WHAT TO WORK ON: Copy each record below exactly, please, and leave its pictures out.

SUPPLIED DATA:
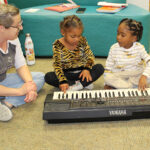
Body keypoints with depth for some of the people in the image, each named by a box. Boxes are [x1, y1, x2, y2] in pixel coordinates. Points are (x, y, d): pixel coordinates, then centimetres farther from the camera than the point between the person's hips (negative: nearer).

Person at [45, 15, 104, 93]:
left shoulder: (82, 41, -7)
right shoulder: (57, 45, -15)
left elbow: (90, 56, -1)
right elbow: (57, 65, -18)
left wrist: (87, 69, -22)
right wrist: (62, 81, -32)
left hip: (81, 72, 1)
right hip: (67, 74, -1)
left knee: (100, 68, -19)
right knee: (48, 77, -27)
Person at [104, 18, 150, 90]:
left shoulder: (139, 48, -9)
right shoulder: (114, 48, -6)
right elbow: (108, 68, -3)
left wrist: (144, 76, -37)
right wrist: (107, 84, -14)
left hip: (136, 77, 0)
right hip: (118, 77, 0)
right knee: (108, 78, -31)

RESULT:
Body keypoints with depth for some of the people in the image, each named by a box. Boxes are [x1, y1, x2, y2] in pixel coordinates. Points are (x, y, d): pixel coordinates, then centimetres farther from the camera than the point between the person's hips (negative: nearer).

Person at [45, 15, 104, 93]:
left shoulder: (82, 41, -7)
right shoulder: (57, 45, -15)
left elbow: (90, 56, -1)
right elbow: (57, 65, -18)
left wrist: (87, 69, -22)
right wrist: (62, 81, -32)
left hip: (81, 72, 1)
right hip: (67, 74, -1)
left knee: (100, 68, -19)
right knee: (48, 77, -27)
Person at [104, 18, 150, 90]:
left shoulder: (139, 48, -9)
right shoulder: (114, 48, -6)
right elbow: (108, 68, -3)
left wrist: (144, 76, -37)
right wrist: (107, 84, -14)
left hip: (136, 77, 0)
right hip: (118, 77, 0)
right knee: (108, 78, -31)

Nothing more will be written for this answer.